## Exercise details
Could you set down only the lines from the one including "book: present [362,231,418,258]" to the end of the records below, inclusive and exact, leaving pictures out?

## Source data
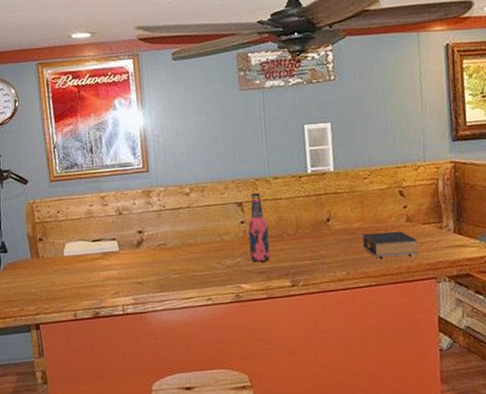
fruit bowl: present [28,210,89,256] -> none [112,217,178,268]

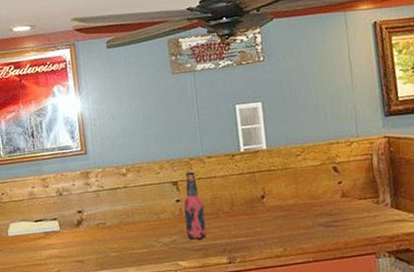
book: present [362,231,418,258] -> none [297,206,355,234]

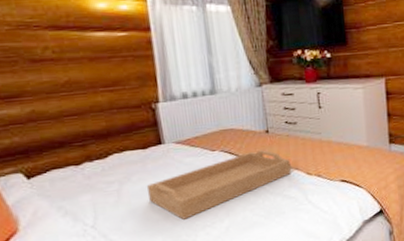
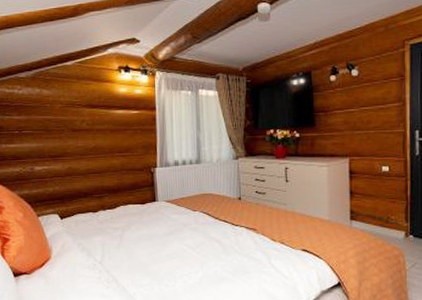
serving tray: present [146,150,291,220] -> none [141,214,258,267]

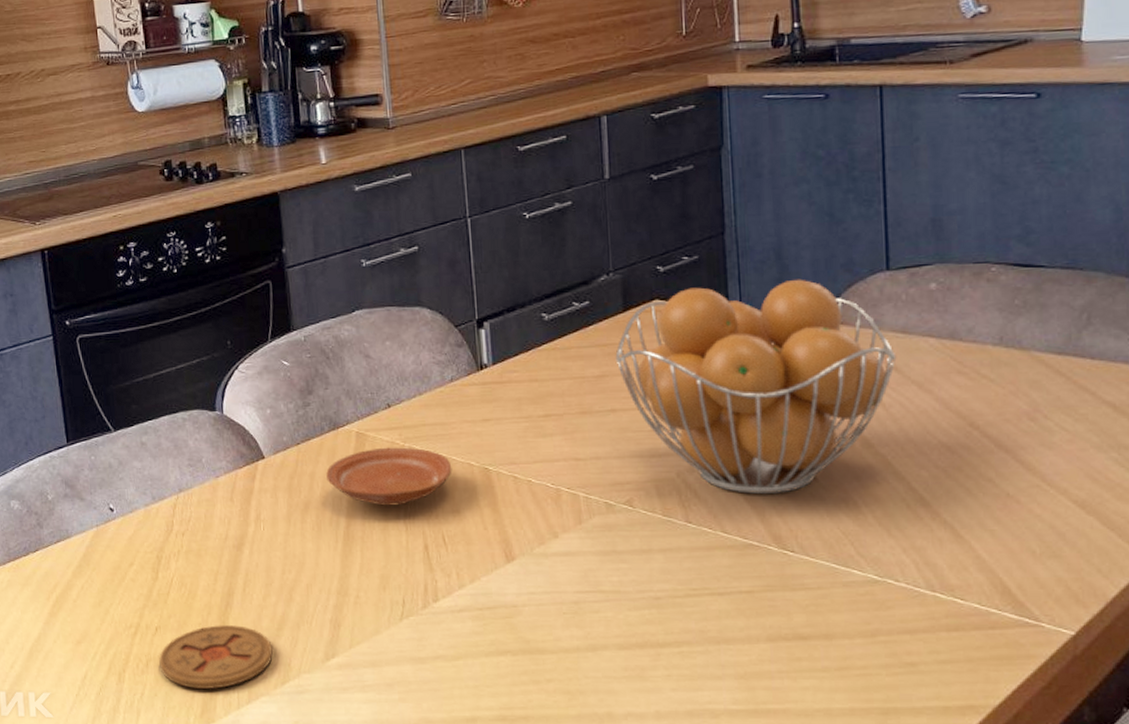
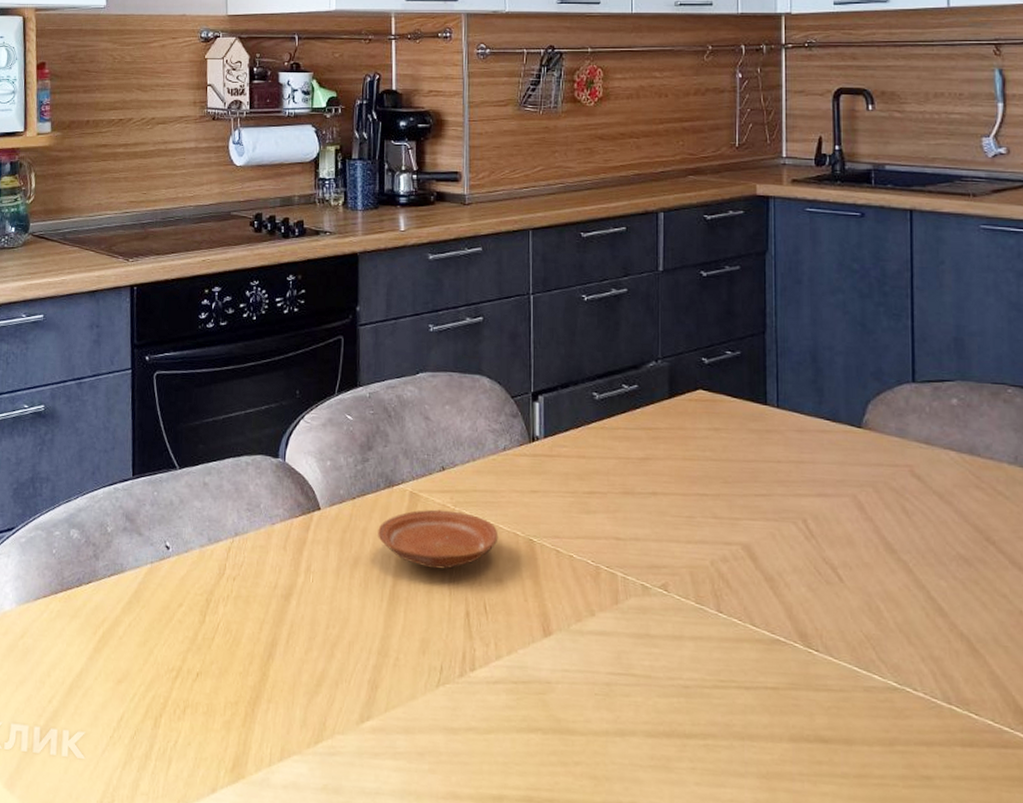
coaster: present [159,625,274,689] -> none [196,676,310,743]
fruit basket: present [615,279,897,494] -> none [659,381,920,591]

## Written response
book: present [362,231,418,258] -> none [297,206,355,234]

serving tray: present [146,150,291,220] -> none [141,214,258,267]

coaster: present [159,625,274,689] -> none [196,676,310,743]
fruit basket: present [615,279,897,494] -> none [659,381,920,591]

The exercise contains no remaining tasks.